■ WHAT THIS TASK INVOLVES
Reproduce the data exactly as it stands.

== DATA FOR PROCESSING

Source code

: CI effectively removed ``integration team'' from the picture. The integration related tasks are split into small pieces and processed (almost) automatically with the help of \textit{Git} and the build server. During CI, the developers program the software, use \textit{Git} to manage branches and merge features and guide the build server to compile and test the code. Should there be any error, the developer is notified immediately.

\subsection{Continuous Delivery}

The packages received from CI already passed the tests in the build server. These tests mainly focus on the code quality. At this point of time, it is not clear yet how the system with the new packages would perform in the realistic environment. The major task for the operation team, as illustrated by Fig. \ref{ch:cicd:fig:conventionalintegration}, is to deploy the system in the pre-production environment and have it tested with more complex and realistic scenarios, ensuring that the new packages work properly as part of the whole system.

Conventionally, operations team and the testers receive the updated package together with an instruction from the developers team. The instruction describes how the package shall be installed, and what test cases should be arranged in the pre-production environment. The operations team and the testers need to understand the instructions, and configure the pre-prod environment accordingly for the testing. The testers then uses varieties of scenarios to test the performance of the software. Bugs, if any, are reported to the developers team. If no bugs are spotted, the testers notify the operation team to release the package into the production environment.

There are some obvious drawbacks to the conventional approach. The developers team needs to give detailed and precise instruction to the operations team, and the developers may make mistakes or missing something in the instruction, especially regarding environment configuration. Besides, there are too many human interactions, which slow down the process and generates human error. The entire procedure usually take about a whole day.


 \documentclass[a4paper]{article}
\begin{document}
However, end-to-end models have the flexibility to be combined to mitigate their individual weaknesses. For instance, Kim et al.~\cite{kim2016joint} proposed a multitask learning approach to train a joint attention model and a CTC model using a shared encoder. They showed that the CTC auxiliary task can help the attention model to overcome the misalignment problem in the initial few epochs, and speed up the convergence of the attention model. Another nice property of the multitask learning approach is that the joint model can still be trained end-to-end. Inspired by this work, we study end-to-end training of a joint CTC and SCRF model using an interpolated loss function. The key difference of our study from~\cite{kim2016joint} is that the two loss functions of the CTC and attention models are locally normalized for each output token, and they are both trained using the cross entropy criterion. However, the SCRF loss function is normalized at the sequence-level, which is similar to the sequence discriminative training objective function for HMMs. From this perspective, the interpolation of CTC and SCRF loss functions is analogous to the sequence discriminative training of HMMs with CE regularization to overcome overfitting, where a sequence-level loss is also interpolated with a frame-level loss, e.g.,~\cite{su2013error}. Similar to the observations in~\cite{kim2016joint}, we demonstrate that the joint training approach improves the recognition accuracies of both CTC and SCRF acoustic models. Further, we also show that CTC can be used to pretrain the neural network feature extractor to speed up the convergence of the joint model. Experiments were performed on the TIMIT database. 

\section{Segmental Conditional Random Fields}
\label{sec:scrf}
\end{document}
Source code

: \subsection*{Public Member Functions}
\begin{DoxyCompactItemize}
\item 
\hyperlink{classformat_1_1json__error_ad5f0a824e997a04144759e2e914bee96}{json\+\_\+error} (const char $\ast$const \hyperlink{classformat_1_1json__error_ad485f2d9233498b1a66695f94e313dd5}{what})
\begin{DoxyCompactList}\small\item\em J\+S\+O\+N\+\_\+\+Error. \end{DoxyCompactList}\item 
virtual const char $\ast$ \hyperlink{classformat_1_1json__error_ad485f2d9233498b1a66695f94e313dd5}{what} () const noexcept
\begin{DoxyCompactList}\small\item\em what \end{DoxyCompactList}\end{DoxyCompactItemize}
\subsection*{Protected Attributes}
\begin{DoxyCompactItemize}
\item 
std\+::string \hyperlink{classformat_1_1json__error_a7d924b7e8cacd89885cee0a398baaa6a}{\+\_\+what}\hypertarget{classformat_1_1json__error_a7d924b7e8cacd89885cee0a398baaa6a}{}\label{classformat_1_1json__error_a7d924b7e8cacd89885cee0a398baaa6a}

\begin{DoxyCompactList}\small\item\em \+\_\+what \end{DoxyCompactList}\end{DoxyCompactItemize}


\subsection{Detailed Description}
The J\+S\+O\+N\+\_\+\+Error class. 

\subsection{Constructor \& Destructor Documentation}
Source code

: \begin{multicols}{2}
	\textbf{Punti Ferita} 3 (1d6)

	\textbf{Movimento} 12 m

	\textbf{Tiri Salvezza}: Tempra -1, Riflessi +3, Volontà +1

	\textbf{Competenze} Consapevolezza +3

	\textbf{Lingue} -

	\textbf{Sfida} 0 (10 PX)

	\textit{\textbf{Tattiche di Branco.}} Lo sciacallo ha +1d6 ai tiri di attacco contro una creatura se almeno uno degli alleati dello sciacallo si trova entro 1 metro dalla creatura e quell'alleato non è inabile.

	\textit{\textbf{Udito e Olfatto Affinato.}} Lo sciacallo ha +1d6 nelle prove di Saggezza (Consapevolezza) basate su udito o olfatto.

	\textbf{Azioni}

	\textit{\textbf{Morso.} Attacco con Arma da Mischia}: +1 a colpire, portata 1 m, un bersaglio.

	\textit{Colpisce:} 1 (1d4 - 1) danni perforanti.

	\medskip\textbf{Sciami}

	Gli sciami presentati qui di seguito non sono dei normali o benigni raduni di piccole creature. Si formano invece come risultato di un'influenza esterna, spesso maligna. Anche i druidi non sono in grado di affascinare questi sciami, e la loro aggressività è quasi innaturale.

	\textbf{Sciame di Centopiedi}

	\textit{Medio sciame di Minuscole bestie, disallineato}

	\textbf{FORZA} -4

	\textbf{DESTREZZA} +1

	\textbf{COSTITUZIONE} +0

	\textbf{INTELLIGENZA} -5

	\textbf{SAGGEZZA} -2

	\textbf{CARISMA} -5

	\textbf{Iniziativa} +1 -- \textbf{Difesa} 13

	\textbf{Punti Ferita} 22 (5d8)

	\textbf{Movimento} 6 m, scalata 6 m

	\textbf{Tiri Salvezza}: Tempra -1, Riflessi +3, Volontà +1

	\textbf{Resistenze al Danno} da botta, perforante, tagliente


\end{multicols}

====

■ SOLUTION TO THE PROBLEM
Source code

: CI effectively removed ``integration team'' from the picture. The integration related tasks are split into small pieces and processed (almost) automatically with the help of \textit{Git} and the build server. During CI, the developers program the software, use \textit{Git} to manage branches and merge features and guide the build server to compile and test the code. Should there be any error, the developer is notified immediately.

\subsection{Continuous Delivery}

The packages received from CI already passed the tests in the build server. These tests mainly focus on the code quality. At this point of time, it is not clear yet how the system with the new packages would perform in the realistic environment. The major task for the operation team, as illustrated by Fig. \ref{ch:cicd:fig:conventionalintegration}, is to deploy the system in the pre-production environment and have it tested with more complex and realistic scenarios, ensuring that the new packages work properly as part of the whole system.

Conventionally, operations team and the testers receive the updated package together with an instruction from the developers team. The instruction describes how the package shall be installed, and what test cases should be arranged in the pre-production environment. The operations team and the testers need to understand the instructions, and configure the pre-prod environment accordingly for the testing. The testers then uses varieties of scenarios to test the performance of the software. Bugs, if any, are reported to the developers team. If no bugs are spotted, the testers notify the operation team to release the package into the production environment.

There are some obvious drawbacks to the conventional approach. The developers team needs to give detailed and precise instruction to the operations team, and the developers may make mistakes or missing something in the instruction, especially regarding environment configuration. Besides, there are too many human interactions, which slow down the process and generates human error. The entire procedure usually take about a whole day.


 \documentclass[a4paper]{article}
\begin{document}
However, end-to-end models have the flexibility to be combined to mitigate their individual weaknesses. For instance, Kim et al.~\cite{kim2016joint} proposed a multitask learning approach to train a joint attention model and a CTC model using a shared encoder. They showed that the CTC auxiliary task can help the attention model to overcome the misalignment problem in the initial few epochs, and speed up the convergence of the attention model. Another nice property of the multitask learning approach is that the joint model can still be trained end-to-end. Inspired by this work, we study end-to-end training of a joint CTC and SCRF model using an interpolated loss function. The key difference of our study from~\cite{kim2016joint} is that the two loss functions of the CTC and attention models are locally normalized for each output token, and they are both trained using the cross entropy criterion. However, the SCRF loss function is normalized at the sequence-level, which is similar to the sequence discriminative training objective function for HMMs. From this perspective, the interpolation of CTC and SCRF loss functions is analogous to the sequence discriminative training of HMMs with CE regularization to overcome overfitting, where a sequence-level loss is also interpolated with a frame-level loss, e.g.,~\cite{su2013error}. Similar to the observations in~\cite{kim2016joint}, we demonstrate that the joint training approach improves the recognition accuracies of both CTC and SCRF acoustic models. Further, we also show that CTC can be used to pretrain the neural network feature extractor to speed up the convergence of the joint model. Experiments were performed on the TIMIT database. 

\section{Segmental Conditional Random Fields}
\label{sec:scrf}
\end{document}
Source code

: \subsection*{Public Member Functions}
\begin{DoxyCompactItemize}
\item 
\hyperlink{classformat_1_1json__error_ad5f0a824e997a04144759e2e914bee96}{json\+\_\+error} (const char $\ast$const \hyperlink{classformat_1_1json__error_ad485f2d9233498b1a66695f94e313dd5}{what})
\begin{DoxyCompactList}\small\item\em J\+S\+O\+N\+\_\+\+Error. \end{DoxyCompactList}\item 
virtual const char $\ast$ \hyperlink{classformat_1_1json__error_ad485f2d9233498b1a66695f94e313dd5}{what} () const noexcept
\begin{DoxyCompactList}\small\item\em what \end{DoxyCompactList}\end{DoxyCompactItemize}
\subsection*{Protected Attributes}
\begin{DoxyCompactItemize}
\item 
std\+::string \hyperlink{classformat_1_1json__error_a7d924b7e8cacd89885cee0a398baaa6a}{\+\_\+what}\hypertarget{classformat_1_1json__error_a7d924b7e8cacd89885cee0a398baaa6a}{}\label{classformat_1_1json__error_a7d924b7e8cacd89885cee0a398baaa6a}

\begin{DoxyCompactList}\small\item\em \+\_\+what \end{DoxyCompactList}\end{DoxyCompactItemize}


\subsection{Detailed Description}
The J\+S\+O\+N\+\_\+\+Error class. 

\subsection{Constructor \& Destructor Documentation}
Source code

: \begin{multicols}{2}
	\textbf{Punti Ferita} 3 (1d6)

	\textbf{Movimento} 12 m

	\textbf{Tiri Salvezza}: Tempra -1, Riflessi +3, Volontà +1

	\textbf{Competenze} Consapevolezza +3

	\textbf{Lingue} -

	\textbf{Sfida} 0 (10 PX)

	\textit{\textbf{Tattiche di Branco.}} Lo sciacallo ha +1d6 ai tiri di attacco contro una creatura se almeno uno degli alleati dello sciacallo si trova entro 1 metro dalla creatura e quell'alleato non è inabile.

	\textit{\textbf{Udito e Olfatto Affinato.}} Lo sciacallo ha +1d6 nelle prove di Saggezza (Consapevolezza) basate su udito o olfatto.

	\textbf{Azioni}

	\textit{\textbf{Morso.} Attacco con Arma da Mischia}: +1 a colpire, portata 1 m, un bersaglio.

	\textit{Colpisce:} 1 (1d4 - 1) danni perforanti.

	\medskip\textbf{Sciami}

	Gli sciami presentati qui di seguito non sono dei normali o benigni raduni di piccole creature. Si formano invece come risultato di un'influenza esterna, spesso maligna. Anche i druidi non sono in grado di affascinare questi sciami, e la loro aggressività è quasi innaturale.

	\textbf{Sciame di Centopiedi}

	\textit{Medio sciame di Minuscole bestie, disallineato}

	\textbf{FORZA} -4

	\textbf{DESTREZZA} +1

	\textbf{COSTITUZIONE} +0

	\textbf{INTELLIGENZA} -5

	\textbf{SAGGEZZA} -2

	\textbf{CARISMA} -5

	\textbf{Iniziativa} +1 -- \textbf{Difesa} 13

	\textbf{Punti Ferita} 22 (5d8)

	\textbf{Movimento} 6 m, scalata 6 m

	\textbf{Tiri Salvezza}: Tempra -1, Riflessi +3, Volontà +1

	\textbf{Resistenze al Danno} da botta, perforante, tagliente


\end{multicols}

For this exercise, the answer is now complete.